[Collected data]

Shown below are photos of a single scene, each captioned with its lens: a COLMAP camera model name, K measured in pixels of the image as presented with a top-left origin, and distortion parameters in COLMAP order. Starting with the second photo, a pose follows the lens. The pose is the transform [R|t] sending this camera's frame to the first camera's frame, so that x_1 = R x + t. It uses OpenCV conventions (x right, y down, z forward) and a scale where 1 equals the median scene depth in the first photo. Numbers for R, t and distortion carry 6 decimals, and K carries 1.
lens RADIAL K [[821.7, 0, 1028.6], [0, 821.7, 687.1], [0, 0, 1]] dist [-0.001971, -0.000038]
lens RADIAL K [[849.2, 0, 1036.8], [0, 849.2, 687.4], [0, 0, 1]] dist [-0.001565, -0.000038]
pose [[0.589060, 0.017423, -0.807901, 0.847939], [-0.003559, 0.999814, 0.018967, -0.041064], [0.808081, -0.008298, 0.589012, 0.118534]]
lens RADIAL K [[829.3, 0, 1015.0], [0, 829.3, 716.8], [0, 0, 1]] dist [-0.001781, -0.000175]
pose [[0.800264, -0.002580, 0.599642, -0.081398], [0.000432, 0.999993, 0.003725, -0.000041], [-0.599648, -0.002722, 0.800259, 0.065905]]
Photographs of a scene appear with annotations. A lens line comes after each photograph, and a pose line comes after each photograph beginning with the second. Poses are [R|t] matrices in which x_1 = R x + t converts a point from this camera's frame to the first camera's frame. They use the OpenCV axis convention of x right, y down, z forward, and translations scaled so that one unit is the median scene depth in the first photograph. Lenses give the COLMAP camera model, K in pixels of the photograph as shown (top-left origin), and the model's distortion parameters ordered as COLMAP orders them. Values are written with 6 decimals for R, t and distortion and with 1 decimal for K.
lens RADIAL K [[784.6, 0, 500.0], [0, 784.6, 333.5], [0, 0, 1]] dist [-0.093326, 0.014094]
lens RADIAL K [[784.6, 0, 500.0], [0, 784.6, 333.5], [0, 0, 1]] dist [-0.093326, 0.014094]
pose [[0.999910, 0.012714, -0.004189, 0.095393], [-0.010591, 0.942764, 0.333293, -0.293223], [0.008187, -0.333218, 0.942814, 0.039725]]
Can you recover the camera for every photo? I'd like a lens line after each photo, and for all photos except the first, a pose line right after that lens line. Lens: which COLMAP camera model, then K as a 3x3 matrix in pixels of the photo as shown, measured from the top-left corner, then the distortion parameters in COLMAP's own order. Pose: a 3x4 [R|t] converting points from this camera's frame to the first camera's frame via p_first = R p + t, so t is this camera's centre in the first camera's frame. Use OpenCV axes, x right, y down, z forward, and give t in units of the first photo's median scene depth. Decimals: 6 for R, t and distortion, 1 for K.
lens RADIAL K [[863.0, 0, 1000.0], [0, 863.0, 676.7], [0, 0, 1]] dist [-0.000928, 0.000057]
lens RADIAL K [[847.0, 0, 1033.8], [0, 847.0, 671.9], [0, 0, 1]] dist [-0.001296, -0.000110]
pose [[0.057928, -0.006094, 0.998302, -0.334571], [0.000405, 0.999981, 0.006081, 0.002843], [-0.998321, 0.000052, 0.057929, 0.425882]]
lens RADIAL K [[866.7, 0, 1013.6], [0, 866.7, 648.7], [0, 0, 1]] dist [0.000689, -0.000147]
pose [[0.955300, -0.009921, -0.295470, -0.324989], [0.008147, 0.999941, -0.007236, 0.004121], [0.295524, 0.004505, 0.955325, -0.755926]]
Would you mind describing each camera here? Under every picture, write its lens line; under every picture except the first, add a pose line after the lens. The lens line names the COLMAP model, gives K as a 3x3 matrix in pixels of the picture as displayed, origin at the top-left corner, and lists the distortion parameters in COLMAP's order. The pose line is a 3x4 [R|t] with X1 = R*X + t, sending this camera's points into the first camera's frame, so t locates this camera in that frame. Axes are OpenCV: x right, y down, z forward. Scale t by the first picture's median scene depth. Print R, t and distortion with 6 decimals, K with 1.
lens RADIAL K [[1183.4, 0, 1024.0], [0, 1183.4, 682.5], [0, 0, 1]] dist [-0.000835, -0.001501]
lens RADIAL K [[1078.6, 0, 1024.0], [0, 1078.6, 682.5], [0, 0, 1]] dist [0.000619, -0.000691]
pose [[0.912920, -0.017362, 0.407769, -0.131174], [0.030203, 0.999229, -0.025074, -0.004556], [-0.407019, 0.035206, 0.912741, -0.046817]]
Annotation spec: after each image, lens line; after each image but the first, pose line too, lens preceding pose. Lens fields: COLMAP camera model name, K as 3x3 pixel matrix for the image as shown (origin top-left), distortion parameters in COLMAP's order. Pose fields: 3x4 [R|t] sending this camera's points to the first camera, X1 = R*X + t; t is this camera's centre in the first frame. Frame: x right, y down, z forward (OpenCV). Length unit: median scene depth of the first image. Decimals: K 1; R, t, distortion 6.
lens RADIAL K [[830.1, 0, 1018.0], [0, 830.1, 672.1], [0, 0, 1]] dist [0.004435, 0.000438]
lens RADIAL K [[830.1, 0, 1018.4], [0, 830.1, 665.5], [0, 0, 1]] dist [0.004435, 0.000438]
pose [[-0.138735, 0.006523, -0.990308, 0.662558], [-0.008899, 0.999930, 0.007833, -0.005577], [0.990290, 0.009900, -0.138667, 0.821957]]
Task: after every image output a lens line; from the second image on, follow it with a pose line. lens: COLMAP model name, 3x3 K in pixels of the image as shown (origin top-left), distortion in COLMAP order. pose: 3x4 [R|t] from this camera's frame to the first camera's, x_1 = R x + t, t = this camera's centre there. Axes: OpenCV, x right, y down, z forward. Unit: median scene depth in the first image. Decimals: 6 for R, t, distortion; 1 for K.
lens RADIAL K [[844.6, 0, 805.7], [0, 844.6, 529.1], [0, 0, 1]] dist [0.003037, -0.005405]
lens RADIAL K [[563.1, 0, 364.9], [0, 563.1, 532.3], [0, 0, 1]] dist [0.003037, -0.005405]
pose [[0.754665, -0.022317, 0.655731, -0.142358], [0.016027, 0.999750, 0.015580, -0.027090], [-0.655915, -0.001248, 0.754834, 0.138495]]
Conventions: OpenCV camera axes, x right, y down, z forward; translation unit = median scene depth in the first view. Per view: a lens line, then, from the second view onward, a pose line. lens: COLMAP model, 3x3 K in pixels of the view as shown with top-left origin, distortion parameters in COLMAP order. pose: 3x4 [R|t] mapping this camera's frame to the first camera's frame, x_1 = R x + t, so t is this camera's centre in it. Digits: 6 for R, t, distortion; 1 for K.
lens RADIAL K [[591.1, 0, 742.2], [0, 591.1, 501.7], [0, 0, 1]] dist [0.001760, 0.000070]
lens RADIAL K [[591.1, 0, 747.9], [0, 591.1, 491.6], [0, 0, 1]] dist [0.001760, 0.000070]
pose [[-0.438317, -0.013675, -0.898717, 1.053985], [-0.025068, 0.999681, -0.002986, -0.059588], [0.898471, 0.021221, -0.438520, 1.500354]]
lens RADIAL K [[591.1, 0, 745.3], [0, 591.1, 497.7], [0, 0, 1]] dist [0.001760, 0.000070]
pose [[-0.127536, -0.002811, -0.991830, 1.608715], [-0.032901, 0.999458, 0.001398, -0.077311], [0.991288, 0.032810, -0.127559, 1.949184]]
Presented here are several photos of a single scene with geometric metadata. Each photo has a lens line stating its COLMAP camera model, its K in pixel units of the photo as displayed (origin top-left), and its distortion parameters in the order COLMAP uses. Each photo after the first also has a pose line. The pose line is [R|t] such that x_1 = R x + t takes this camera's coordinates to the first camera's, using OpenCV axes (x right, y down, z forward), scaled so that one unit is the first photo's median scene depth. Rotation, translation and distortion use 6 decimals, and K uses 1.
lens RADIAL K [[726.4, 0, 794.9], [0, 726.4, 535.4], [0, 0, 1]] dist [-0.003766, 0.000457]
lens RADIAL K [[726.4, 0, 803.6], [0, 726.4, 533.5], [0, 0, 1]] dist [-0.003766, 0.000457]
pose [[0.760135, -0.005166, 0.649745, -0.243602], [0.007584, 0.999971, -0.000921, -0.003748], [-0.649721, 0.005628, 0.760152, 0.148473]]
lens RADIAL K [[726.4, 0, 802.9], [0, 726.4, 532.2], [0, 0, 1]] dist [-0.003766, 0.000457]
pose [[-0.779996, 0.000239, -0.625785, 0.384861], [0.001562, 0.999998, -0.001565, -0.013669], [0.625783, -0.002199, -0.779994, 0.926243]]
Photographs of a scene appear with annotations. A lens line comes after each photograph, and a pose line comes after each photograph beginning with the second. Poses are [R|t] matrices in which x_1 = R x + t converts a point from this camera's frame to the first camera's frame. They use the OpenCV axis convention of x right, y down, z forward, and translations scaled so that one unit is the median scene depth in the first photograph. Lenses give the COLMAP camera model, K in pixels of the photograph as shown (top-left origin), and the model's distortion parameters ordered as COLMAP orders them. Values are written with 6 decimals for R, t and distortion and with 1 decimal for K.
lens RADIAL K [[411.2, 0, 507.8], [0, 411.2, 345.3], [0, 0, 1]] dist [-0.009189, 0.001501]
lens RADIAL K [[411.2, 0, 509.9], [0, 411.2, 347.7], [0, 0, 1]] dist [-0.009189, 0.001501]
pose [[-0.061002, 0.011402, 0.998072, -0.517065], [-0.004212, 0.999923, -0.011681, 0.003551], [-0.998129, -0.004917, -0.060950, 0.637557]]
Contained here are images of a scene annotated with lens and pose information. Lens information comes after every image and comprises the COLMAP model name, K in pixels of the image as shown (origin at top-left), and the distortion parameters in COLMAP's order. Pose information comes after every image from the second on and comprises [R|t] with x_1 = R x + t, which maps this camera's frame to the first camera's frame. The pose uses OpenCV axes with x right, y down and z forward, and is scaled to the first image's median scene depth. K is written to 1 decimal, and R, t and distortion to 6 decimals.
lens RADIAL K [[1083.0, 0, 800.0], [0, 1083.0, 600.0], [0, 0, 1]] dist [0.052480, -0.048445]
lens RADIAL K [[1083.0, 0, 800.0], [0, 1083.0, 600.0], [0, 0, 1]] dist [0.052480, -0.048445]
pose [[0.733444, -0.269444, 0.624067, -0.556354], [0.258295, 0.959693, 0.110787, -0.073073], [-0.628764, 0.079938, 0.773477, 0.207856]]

EXERCISE OBJECTIVE - Print the lines above unchanged, beginning with the line that contains "Would you mind" and continuing through the line that contains "0.035206, 0.912741, -0.046817]]", both of those lines included.

RESULT -
Would you mind describing each camera here? Under every picture, write its lens line; under every picture except the first, add a pose line after the lens. The lens line names the COLMAP model, gives K as a 3x3 matrix in pixels of the picture as displayed, origin at the top-left corner, and lists the distortion parameters in COLMAP's order. The pose line is a 3x4 [R|t] with X1 = R*X + t, sending this camera's points into the first camera's frame, so t locates this camera in that frame. Axes are OpenCV: x right, y down, z forward. Scale t by the first picture's median scene depth. Print R, t and distortion with 6 decimals, K with 1.
lens RADIAL K [[1183.4, 0, 1024.0], [0, 1183.4, 682.5], [0, 0, 1]] dist [-0.000835, -0.001501]
lens RADIAL K [[1078.6, 0, 1024.0], [0, 1078.6, 682.5], [0, 0, 1]] dist [0.000619, -0.000691]
pose [[0.912920, -0.017362, 0.407769, -0.131174], [0.030203, 0.999229, -0.025074, -0.004556], [-0.407019, 0.035206, 0.912741, -0.046817]]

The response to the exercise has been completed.